Tale servizio, naturalmente, va svolto nel quadro di un dialogo
democratico e tenendo presente che questo non è che un
aspetto parziale del più generale problema scolastico nazionale.
La non rinviabilità della questione della parità
e del sostegno economico spiega allora certe insistenze della
Chiesa. A taluni può sembrare che la Chiesa chieda l'elemosina
allo Stato. Tuttavia, proprio alla luce di quanto si è
detto, non è così. La Chiesa, col suo agire, difende
una concezione pluralistica dello Stato, fondata sul principio
di sussidiarietà. Tale concezione sarebbe ferita se prevalesse,
di fatto, un monopolio assoluto dello Stato in campo scolastico.
Se la scuola cattolica sarà costretta a chiudere, ne scapiteranno
quei principi democratici che sono meglio promossi in un sistema
integrato, come mostra l'esempio di tanti paesi europei.
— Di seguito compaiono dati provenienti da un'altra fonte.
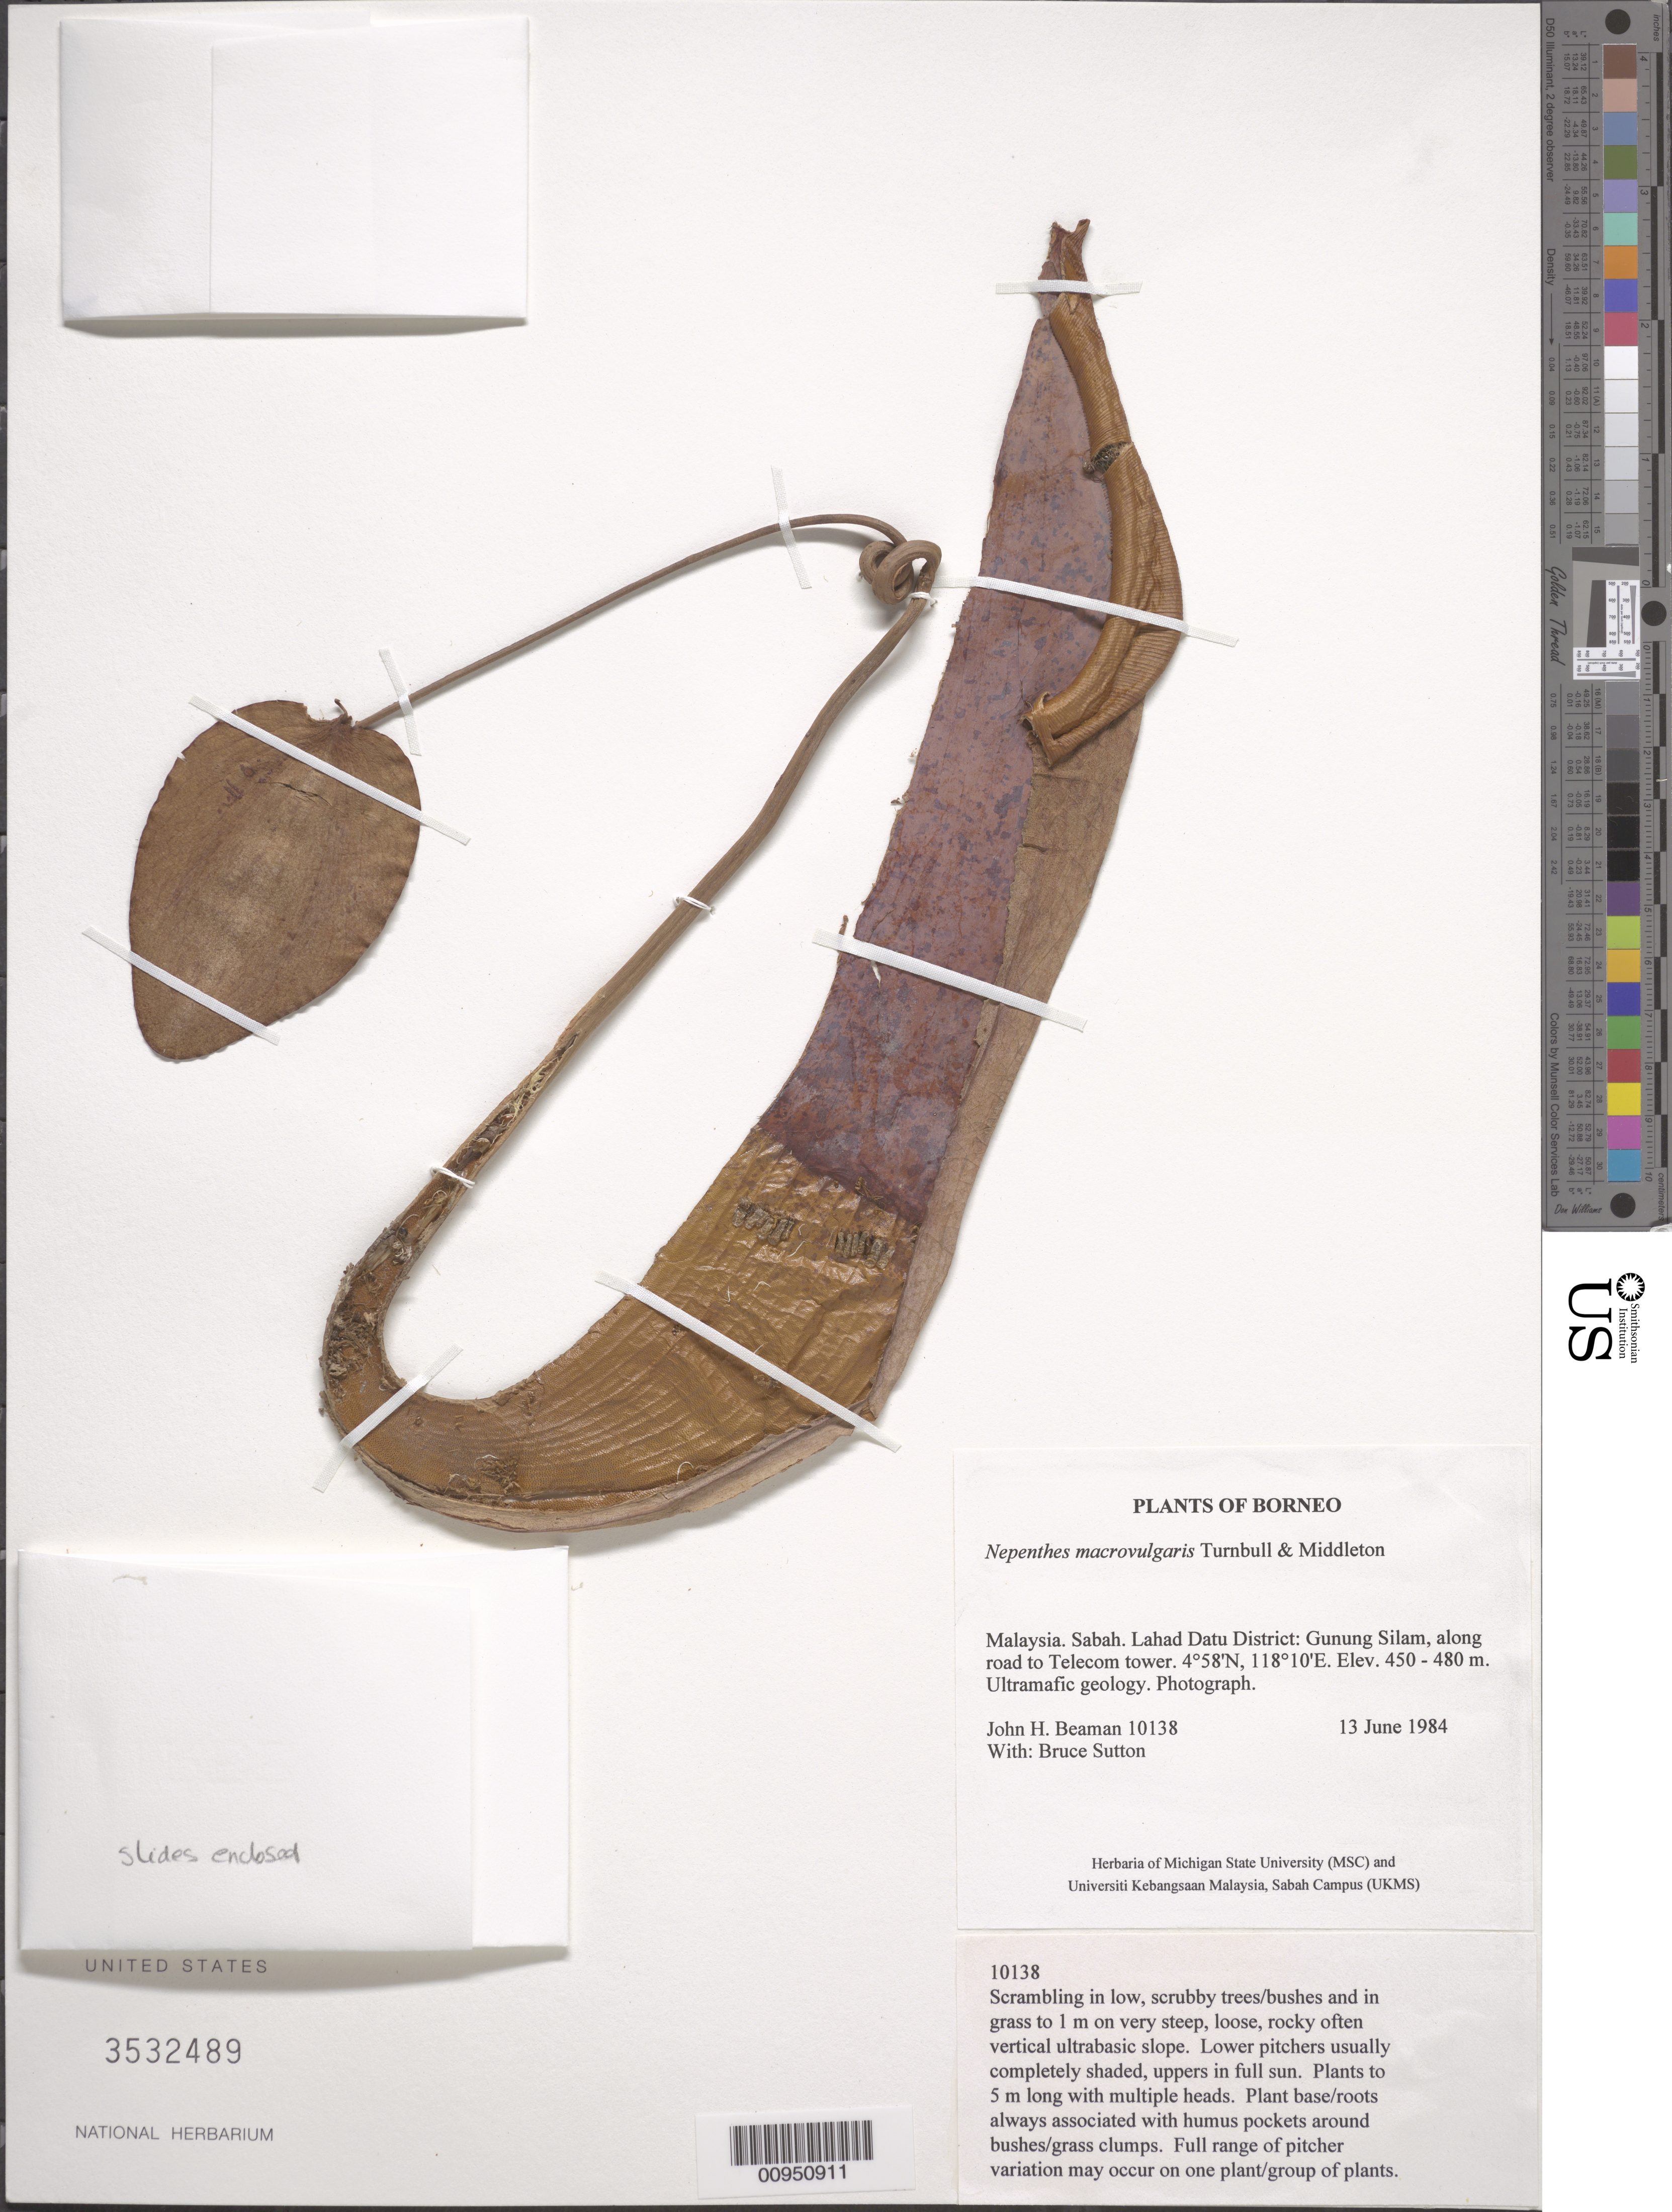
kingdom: Plantae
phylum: Tracheophyta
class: Magnoliopsida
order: Caryophyllales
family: Nepenthaceae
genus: Nepenthes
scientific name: Nepenthes macrovulgaris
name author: Turnbull & B. Sutton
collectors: J. H. Beaman & B. Sutton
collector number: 10138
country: Malaysia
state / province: Sabah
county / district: Lahad Datu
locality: Gunung Silam along road to Telecom tower.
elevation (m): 450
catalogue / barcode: US 3532489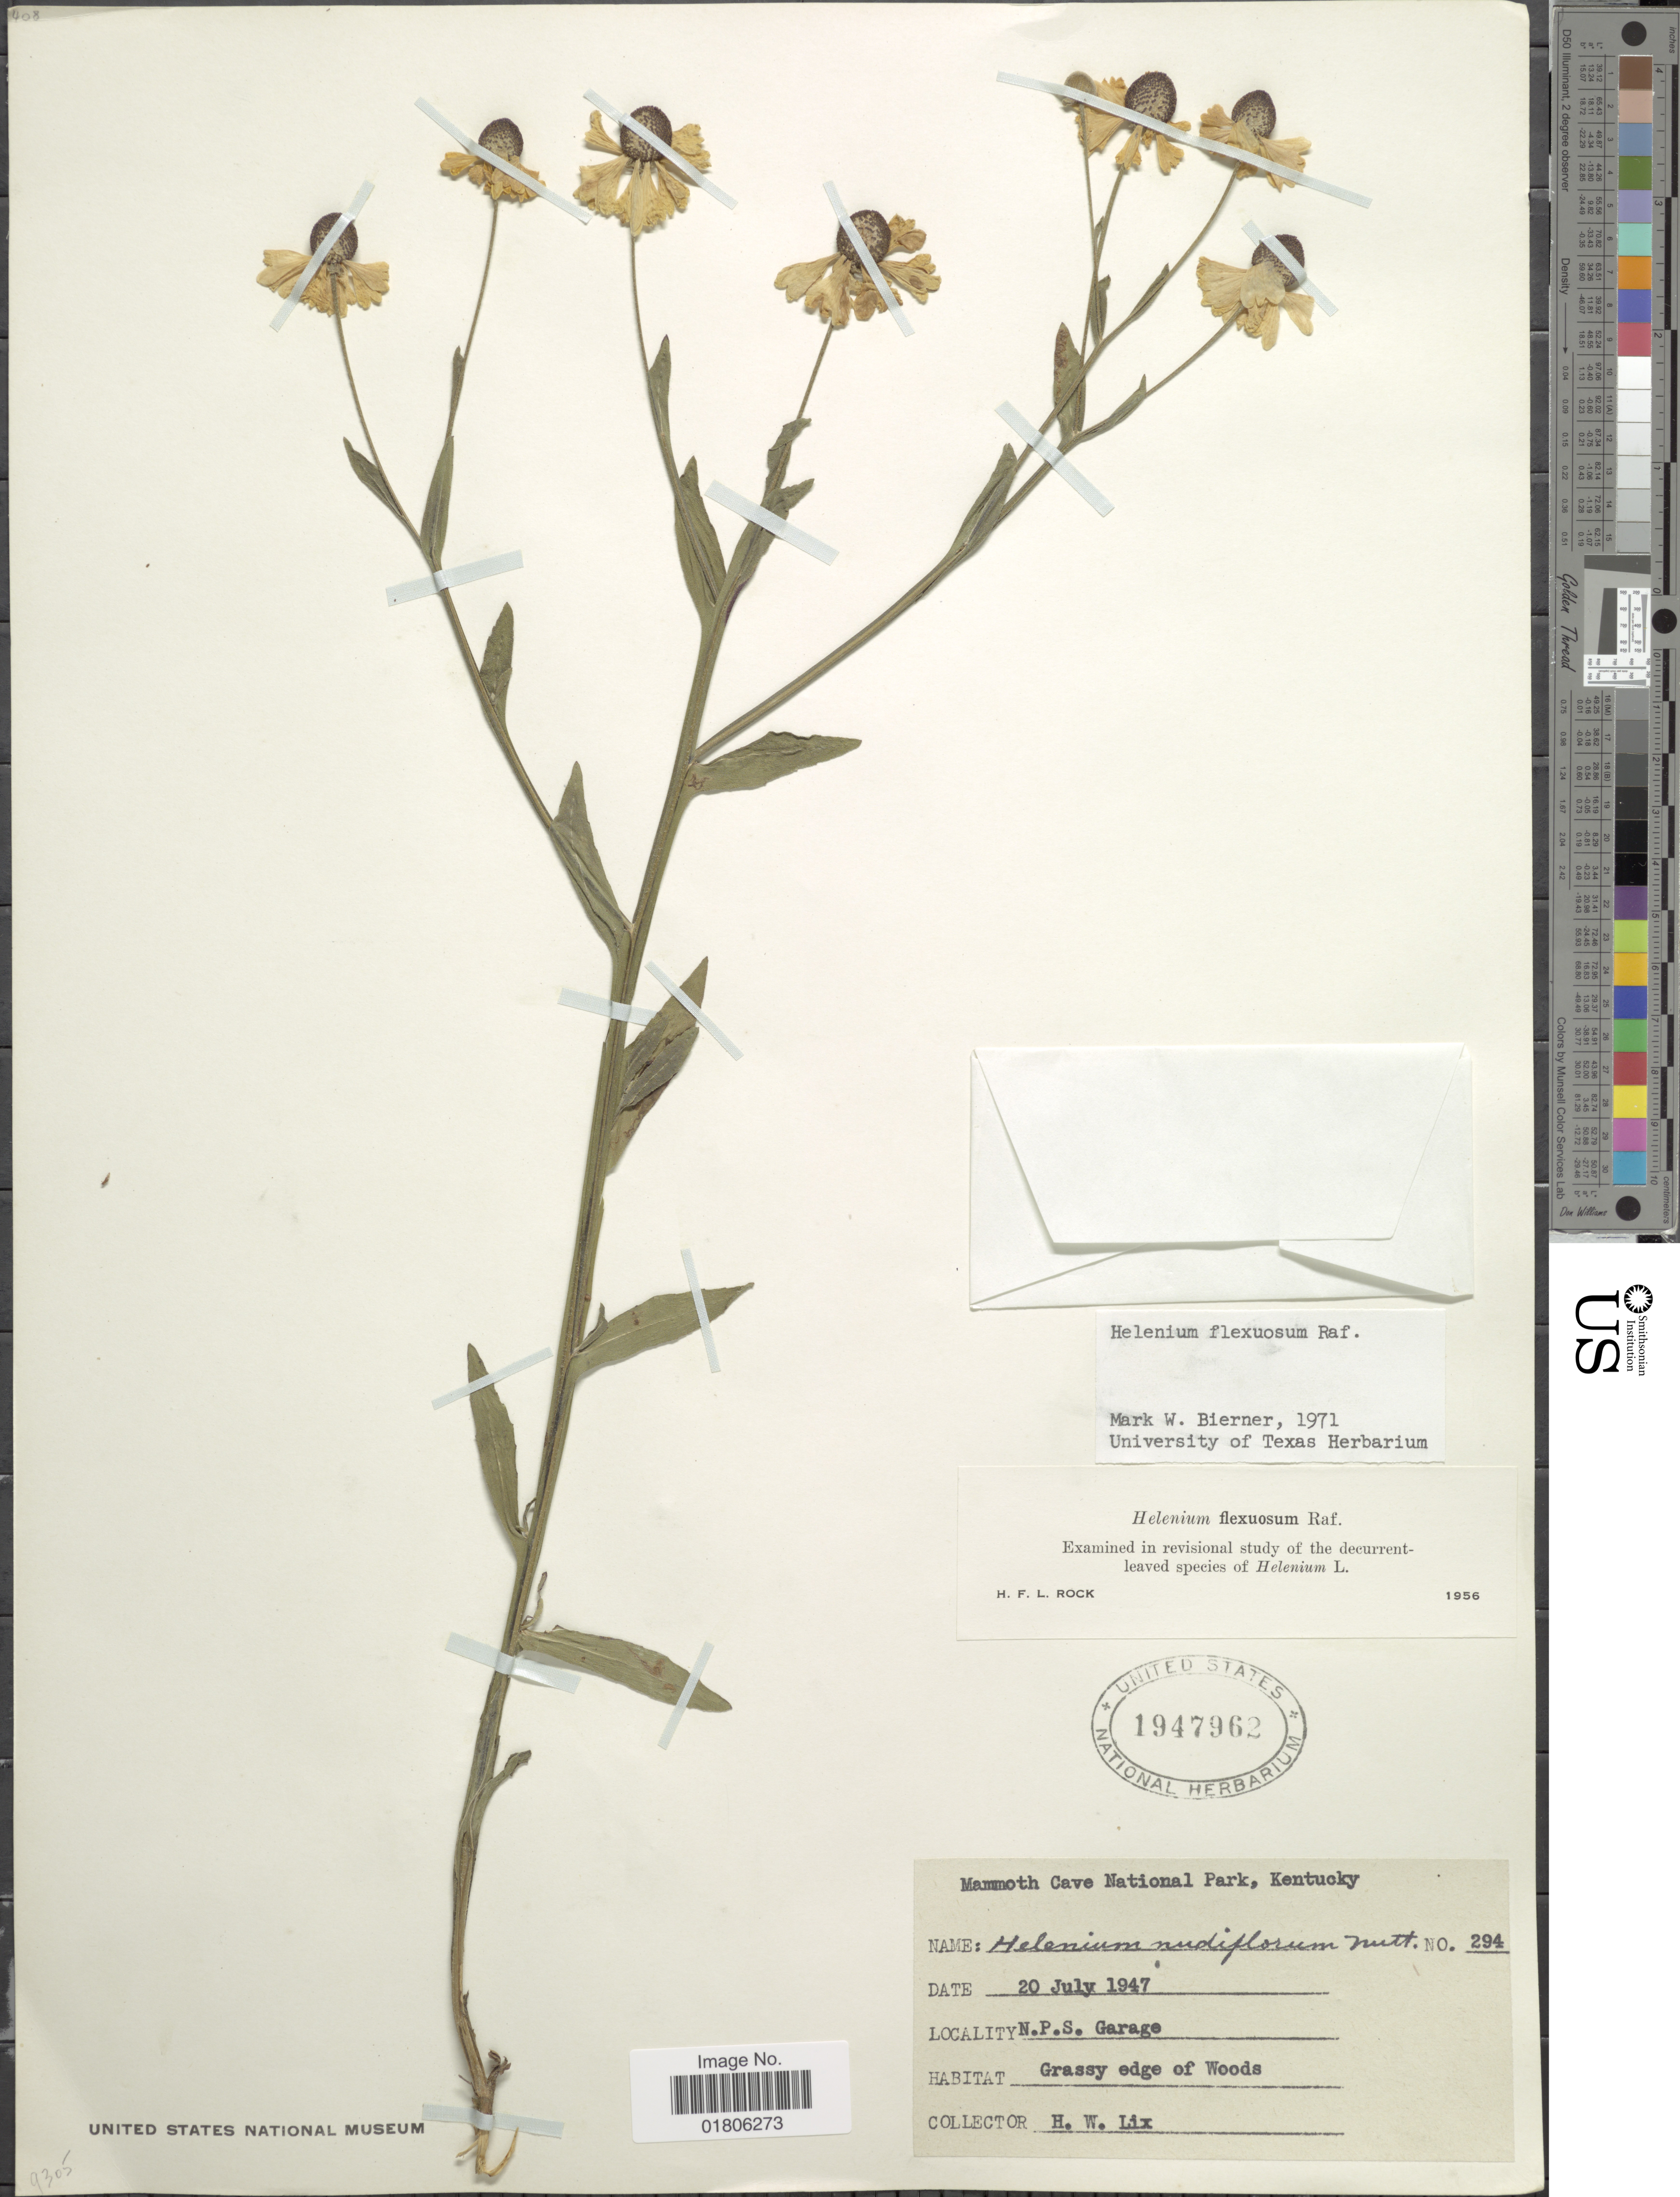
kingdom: Plantae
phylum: Tracheophyta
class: Magnoliopsida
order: Asterales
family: Asteraceae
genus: Helenium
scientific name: Helenium flexuosum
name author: Raf.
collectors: H. W. Lix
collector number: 294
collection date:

Qualcuno tra i cattolici si chiede tuttavia se - di fronte al
prevalere delle obiezioni statalistiche, soprattutto quelle che
nascono da persone che non accetteranno mai le ragioni sopra esposte
- non sia meglio che la Chiesa, per salvare il primato dell'evangelizzazione
e per evitare di essere mal compresa, accetti piuttosto di lasciar
cadere a poco a poco le proprie scuole per dedicarsi con più
impegno ad altri campi educativi e ad altri modi di presenza nella
società. La Chiesa lo ha già fatto, quando vi è
stata costretta, a esempio nei paesi dell'est europeo, dove tutte
le sue scuole furono chiuse d'autorità e la Chiesa trovò
in qualche modo altri strumenti educativi e forme più nascoste
di presenza. Il Papa e i Vescovi non ritengono però che
sia l'ipotesi da accettare qui da noi nelle circostanze presenti.
Vale la pena di affrontare anche delle incomprensioni per
una causa giusta e urgente, che è per il bene di tutti.
Occorrerà, in ogni caso, mantenere un atteggiamento dialogante,
non rispondere con provocazioni, essere cauti e prudenti, accettare
magari qualche gradualità nelle soluzioni. Comunque mi
sembra importante salvare i principi, rimanere sul terreno della
concretezza e non lasciarsi confondere da obiezioni e timori.